◆ ASSIGNMENT ◆
Only the lines from the one that contains "Center using JavaScript" through the end of the entries, both included, should be transcribed, exactly and without pictures.

[Start of Attachment]

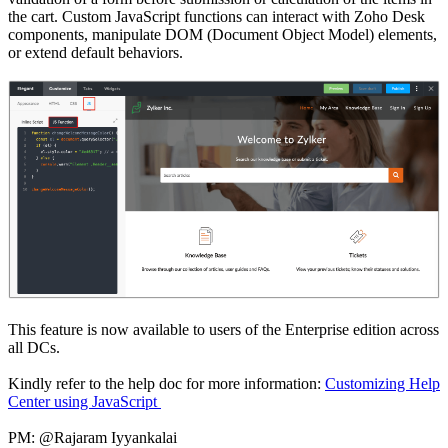
the cart. Custom JavaScript functions can interact with Zoho Desk
components, manipulate DOM (Document Object Model) elements,
or extend default behaviors.
This feature is now available to users of the Enterprise edition across
all DCs.
Kindly refer to the help doc for more information:
Customizing Help
Center using JavaScript
PM: @Rajaram Iyyankalai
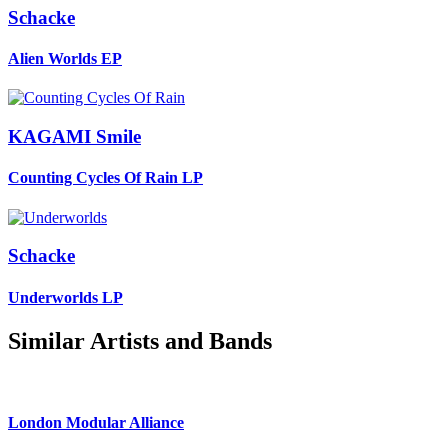
Schacke
Alien Worlds
EP
KAGAMI Smile
Counting Cycles Of Rain
LP
Schacke
Underworlds
LP
Similar Artists and Bands
London Modular Alliance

[End of Attachment]

◆ TASK ANSWER ◆
Center using JavaScript
PM: @Rajaram Iyyankalai
Schacke
Alien Worlds
EP
KAGAMI Smile
Counting Cycles Of Rain
LP
Schacke
Underworlds
LP
Similar Artists and Bands
London Modular Alliance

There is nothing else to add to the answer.